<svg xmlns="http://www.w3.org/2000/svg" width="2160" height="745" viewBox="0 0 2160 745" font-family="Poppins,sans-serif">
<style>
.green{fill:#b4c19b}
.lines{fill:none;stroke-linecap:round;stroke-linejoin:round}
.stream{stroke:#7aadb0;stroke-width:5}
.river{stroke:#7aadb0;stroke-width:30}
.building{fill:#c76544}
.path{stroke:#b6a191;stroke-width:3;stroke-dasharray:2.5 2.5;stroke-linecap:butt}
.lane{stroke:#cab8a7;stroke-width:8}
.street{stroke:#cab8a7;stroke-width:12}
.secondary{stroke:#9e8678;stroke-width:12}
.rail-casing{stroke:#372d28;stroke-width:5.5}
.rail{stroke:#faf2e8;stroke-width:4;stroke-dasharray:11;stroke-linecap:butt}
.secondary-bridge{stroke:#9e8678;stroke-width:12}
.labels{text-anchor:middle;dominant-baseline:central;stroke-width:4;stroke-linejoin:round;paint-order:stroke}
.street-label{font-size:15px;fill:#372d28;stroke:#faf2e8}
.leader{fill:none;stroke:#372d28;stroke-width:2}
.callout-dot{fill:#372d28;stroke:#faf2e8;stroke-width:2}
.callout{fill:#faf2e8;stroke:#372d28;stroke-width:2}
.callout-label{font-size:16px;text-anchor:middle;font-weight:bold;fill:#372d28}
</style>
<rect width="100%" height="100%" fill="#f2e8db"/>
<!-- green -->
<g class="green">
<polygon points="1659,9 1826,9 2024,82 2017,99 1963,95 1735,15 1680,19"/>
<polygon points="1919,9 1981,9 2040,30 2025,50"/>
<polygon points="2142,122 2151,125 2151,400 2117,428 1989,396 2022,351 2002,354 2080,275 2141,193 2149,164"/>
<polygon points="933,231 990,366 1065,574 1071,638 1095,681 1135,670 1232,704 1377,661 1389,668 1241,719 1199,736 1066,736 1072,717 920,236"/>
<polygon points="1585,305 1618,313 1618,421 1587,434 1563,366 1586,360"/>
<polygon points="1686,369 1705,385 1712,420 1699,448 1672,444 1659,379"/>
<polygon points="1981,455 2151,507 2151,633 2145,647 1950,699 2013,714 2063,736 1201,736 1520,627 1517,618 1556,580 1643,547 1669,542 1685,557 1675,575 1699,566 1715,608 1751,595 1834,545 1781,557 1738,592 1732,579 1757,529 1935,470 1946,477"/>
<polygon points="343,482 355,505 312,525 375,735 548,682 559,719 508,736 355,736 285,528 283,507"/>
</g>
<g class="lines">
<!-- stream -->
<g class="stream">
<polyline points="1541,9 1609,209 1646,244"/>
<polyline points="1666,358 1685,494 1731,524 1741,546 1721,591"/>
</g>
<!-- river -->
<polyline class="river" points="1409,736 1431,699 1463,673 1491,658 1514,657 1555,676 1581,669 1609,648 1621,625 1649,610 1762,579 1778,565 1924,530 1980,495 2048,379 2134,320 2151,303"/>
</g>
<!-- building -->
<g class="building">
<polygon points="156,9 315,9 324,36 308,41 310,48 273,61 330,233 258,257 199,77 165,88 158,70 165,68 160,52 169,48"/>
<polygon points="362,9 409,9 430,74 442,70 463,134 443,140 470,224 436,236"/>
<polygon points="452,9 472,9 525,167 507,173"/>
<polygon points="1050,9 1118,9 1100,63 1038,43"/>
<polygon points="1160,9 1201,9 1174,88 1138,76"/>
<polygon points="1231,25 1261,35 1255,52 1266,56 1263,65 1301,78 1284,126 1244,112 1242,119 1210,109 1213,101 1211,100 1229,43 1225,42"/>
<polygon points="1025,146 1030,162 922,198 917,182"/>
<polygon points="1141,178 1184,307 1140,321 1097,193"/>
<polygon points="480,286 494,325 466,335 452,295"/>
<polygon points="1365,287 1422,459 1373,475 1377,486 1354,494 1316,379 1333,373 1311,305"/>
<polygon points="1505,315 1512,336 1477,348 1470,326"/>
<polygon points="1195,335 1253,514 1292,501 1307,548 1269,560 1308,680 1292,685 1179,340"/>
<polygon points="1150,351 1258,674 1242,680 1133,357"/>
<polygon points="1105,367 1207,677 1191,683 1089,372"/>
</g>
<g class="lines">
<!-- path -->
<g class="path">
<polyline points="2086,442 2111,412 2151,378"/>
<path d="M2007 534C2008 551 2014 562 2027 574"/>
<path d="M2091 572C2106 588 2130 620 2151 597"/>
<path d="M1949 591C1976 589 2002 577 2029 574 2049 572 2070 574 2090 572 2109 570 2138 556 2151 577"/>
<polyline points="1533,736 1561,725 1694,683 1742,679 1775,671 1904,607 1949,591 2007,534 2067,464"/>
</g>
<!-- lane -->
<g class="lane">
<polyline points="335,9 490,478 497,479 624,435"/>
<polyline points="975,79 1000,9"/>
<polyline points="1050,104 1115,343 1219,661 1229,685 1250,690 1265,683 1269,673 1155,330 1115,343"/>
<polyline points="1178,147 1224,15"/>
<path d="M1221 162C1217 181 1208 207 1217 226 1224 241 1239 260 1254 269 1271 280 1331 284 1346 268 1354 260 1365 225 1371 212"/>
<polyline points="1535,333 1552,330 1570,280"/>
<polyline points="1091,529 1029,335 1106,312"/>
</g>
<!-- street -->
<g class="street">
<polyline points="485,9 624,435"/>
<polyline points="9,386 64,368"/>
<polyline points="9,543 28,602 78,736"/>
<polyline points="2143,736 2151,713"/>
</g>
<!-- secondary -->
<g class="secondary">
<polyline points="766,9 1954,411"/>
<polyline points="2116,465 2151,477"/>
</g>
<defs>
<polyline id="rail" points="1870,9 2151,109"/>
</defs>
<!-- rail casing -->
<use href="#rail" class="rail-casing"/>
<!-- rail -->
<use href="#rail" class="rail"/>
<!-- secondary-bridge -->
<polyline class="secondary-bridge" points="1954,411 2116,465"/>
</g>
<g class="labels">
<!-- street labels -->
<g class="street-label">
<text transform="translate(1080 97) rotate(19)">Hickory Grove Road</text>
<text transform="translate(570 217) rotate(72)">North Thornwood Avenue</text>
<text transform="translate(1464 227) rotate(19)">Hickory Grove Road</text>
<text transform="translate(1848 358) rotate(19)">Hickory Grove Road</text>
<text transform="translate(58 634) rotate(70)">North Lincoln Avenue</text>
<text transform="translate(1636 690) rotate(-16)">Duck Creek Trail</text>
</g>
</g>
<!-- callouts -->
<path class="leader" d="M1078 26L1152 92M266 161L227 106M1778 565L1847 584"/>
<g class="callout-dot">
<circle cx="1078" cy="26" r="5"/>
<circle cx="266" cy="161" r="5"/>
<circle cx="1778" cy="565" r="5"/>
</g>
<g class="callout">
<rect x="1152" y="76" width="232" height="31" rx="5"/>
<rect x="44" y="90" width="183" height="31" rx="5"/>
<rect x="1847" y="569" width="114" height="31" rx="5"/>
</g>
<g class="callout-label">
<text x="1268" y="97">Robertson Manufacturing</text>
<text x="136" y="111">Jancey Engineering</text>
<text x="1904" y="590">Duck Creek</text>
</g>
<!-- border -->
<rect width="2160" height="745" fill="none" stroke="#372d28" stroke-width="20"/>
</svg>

**PROBLEM:**
Lines containing the string "dasharray" are the ones to copy from the entries above.

**EXPECTED ANSWER:**
.path{stroke:#b6a191;stroke-width:3;stroke-dasharray:2.5 2.5;stroke-linecap:butt}
.rail{stroke:#faf2e8;stroke-width:4;stroke-dasharray:11;stroke-linecap:butt}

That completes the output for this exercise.